Currently, I. tinctoria is utilized in cosmetic industries for the production of soaps and body creams. The seed oil and the leaves (powder/extract) are cosmetic ingredients for skin and hair conditioning due to their emollient and moisturising properties [5]. The roots (powder/extract) have astringent and skin protecting properties. The CosIng Database elaborated by the European Commission gives positivity to these previously mentioned raw materials for the production of cosmetics in Europe [21].

In recent years, renewed interest in natural dyes showed by the dyestuff industry and its potential use for medicinal and cosmetic products has encouraged growers to reintroduce I. tinctoria crops in the European agricultural system [5][22]. Horticulturists have become interested in utilizing I. tinctoria as an ornamental plant because of its tolerance to heat and water stresses, a long flowering period, and attractive inflorescences [10].

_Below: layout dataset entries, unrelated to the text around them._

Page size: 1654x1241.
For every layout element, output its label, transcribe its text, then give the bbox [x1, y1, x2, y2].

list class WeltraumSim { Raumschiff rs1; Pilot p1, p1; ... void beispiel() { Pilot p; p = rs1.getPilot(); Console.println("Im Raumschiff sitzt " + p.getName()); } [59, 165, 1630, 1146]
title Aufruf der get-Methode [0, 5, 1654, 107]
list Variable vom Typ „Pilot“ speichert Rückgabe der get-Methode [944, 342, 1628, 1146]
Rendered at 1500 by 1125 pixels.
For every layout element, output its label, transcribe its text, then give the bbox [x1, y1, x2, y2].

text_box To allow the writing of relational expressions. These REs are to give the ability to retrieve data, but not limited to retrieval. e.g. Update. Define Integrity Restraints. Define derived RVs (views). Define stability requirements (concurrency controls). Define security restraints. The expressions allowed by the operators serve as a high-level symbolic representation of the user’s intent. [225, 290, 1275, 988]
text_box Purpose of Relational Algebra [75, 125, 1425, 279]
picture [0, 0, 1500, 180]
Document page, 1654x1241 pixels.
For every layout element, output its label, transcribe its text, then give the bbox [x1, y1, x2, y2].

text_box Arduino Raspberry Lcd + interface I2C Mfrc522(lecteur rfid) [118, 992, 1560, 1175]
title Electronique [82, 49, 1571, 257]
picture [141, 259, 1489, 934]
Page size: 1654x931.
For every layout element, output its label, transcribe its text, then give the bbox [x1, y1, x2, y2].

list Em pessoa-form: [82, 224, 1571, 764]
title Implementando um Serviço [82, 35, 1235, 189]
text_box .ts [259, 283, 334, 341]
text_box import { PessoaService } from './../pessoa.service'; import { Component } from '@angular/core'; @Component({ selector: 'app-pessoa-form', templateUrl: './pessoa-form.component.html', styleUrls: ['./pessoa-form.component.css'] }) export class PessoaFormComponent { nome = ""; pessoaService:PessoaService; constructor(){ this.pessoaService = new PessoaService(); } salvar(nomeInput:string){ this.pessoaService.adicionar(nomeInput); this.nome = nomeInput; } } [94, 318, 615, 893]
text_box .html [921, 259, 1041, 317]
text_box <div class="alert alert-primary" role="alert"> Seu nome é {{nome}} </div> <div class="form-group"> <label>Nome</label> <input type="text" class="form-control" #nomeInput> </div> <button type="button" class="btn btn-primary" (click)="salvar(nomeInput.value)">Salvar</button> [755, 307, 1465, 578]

Although this species is not considered an edible vegetable worldwide, rural people living in Sicily (Italy) around Vulcan Etna consume boiled flower buds of this plant as ingredients for salads and omelettes [10][23].

Due to the relevance of I. tinctoria, over recent decades, this species has been studied both from a phytochemical and a biological point of view. The phytochemical composition of I. tinctoria has been thoroughly investigated and the plant was proven to contain many valuable biologically active compounds, including several alkaloids, among which tryptanthrin, indirubin, indolinone, phenolic compounds, polysaccharides, glucosinolates, carotenoids, volatile constituents, and fatty acids. The modern in vitro and in vivo scientific studies proved anti-inflammatory, anti-tumour, antimicrobial, antiviral, analgesic, and antioxidant activities.

A previous review article by Hamburger [6] reported the studies published from 2000 to 2002 on the anti-inflammatory activity of I. tinctoria extract and its active component tryptanthrin.

The publication “Isatis tinctoria L. (Woad): A review of its botany, ethnobotanical uses, phytochemistry, biological activities, and biotechnological studies” provides a general botanical and ethnobotanical overview and summarizes the up-to-date knowledge on the phytochemistry and biological properties demonstrated for this valuable species in order to support its therapeutic potential and to offer input for future research prospects. The article also focuses on all attempts in plant biotechnology studies for the enhanced production of flavonoids and alkaloids from I. tinctoria hairy root and shoot cultures as an alternative to plant raw materials.